Transcribe exactly the lines that fall between the one holding "SP490E / SP491E" and the one holding "5 | Y | Non-inverting driver output |", inclusive, from the entries below.

(Saved data entries)
====

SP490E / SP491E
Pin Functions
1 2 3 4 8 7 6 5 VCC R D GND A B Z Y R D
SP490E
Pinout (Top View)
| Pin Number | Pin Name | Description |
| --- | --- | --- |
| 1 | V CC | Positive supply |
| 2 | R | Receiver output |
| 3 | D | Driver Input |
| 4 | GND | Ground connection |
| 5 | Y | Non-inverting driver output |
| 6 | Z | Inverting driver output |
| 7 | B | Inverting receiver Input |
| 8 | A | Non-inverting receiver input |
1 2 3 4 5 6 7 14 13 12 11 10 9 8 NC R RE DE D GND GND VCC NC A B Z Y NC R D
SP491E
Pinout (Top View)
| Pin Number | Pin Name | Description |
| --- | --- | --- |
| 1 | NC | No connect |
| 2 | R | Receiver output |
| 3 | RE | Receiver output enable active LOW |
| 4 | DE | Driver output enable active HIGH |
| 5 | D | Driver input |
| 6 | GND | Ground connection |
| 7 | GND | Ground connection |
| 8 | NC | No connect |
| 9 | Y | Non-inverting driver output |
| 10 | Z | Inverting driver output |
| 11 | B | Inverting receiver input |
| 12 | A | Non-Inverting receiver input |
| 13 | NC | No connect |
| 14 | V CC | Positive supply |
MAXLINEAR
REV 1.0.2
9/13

====

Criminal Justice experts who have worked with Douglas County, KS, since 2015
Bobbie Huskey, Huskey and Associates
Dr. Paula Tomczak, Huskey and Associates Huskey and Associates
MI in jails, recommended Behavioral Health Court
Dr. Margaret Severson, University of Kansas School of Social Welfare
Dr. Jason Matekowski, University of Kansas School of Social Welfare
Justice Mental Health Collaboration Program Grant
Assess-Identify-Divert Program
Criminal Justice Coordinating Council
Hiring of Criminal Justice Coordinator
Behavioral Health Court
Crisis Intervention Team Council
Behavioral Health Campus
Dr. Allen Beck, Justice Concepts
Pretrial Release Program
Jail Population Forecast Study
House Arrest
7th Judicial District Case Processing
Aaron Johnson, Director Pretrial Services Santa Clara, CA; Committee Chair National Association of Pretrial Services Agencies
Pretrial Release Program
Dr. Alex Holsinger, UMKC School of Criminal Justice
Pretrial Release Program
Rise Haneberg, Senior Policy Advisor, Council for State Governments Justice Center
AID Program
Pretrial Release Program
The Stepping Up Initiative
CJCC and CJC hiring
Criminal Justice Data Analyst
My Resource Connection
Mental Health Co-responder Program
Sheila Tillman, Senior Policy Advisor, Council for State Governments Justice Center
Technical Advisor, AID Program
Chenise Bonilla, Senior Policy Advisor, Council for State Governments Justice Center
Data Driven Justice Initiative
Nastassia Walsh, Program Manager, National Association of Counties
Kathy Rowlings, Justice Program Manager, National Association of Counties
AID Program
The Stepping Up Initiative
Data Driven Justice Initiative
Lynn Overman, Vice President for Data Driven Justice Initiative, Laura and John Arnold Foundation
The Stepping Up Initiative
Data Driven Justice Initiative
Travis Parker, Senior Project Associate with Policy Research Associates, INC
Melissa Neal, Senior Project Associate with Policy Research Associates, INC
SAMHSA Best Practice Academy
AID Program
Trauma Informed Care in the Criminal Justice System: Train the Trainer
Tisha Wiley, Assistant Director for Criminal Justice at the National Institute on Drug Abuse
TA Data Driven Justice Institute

====

RESULT FOR THIS EXERCISE
SP490E / SP491E
Pin Functions
1 2 3 4 8 7 6 5 VCC R D GND A B Z Y R D
SP490E
Pinout (Top View)
| Pin Number | Pin Name | Description |
| --- | --- | --- |
| 1 | V CC | Positive supply |
| 2 | R | Receiver output |
| 3 | D | Driver Input |
| 4 | GND | Ground connection |
| 5 | Y | Non-inverting driver output |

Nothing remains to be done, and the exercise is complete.